Ethan started school last week, 4th grade. Due to overwhelming growth in our area, which led to building new schools and ultimately boundary changes, he’s going to a new school this year. I’ll be honest, I was a little afraid for him. I remember starting a new school in 4th grade, it was rough for me, I was shy and I didn’t know anyone at my new school. But I know this is different for him. He isn’t shy or timid, he’s very friendly and likable, not to mention all the kids in our neighborhood are now also attending this “new” school. Luckily Ethan has several good friends in our neighborhood, although none of them ended up in his class.
He came home the first day and said how much he liked the new school, his new teacher and how he made new friends in his class. I was so relieved! The second day he seemed quiet when I picked him up. When I asked how his day was and I got the short response of “fine”. I let it go for the time being, knowing that this was something I would need to address with him later in private. That night we sat down and he told me how some of the older boys were picking on him, following him around the play ground, poking him. I told him that kids will tease whoever it seems to upset the most. I told him to ignore them and they’d eventually go away. Ronnie had a different solution, which I believe would have made matters worse. A few days later Ethan came home from school and said the kids were no longer bugging him, they moved on to someone else. He said, “I ignored them and pretended they weren’t there.” He said at first it bothered the kids and they started poking harder, but eventually they realized they weren’t upsetting him and moved onto their next target.

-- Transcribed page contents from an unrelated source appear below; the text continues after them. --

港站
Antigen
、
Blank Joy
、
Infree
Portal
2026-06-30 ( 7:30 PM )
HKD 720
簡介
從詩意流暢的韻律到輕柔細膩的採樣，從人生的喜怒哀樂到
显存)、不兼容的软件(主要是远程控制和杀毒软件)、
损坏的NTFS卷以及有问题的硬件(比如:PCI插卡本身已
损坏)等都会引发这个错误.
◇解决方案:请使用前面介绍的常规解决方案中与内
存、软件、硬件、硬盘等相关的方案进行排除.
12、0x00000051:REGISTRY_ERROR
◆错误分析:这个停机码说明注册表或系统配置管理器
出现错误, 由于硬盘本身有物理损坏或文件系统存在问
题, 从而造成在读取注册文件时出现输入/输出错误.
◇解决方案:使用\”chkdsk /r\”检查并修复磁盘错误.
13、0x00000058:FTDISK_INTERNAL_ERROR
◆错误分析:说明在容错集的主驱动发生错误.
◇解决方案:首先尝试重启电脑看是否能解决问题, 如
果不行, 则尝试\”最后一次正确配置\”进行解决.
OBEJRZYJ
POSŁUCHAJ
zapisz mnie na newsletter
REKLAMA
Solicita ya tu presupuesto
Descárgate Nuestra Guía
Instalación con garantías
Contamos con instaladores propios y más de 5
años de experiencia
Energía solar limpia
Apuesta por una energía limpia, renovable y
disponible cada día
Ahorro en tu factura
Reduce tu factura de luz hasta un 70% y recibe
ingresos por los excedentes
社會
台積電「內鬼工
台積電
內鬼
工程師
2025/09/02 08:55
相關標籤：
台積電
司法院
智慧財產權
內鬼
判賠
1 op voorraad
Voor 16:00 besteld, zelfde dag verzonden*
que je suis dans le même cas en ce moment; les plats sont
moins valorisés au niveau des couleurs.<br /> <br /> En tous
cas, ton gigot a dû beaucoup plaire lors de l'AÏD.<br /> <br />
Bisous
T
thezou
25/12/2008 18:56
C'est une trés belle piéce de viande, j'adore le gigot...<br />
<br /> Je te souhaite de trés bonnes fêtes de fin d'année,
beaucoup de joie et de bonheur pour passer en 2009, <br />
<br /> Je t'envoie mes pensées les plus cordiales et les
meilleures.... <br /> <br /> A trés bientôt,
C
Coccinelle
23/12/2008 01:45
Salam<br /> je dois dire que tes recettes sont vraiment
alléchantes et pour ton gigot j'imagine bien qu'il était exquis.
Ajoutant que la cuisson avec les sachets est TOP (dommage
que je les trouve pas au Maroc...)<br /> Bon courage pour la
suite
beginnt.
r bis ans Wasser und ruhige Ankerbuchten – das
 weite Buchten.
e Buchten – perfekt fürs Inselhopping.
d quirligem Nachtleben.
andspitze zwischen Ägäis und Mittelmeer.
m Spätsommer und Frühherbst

I don’t really remember having to deal with bullies in school, there was one girl in high school who I guess would be called a “mean girl” these days, she liked to verbal confront everyone, including me, but that was about it. For the most part, everyone got along. It’s upsetting as a parent to know that your children have to deal with bullies and “mean girls”. I guess the only thing I can do is try to instill morals and values in my own children that will help them avoid these types of kids, more importantly avoid them becoming these types of kids.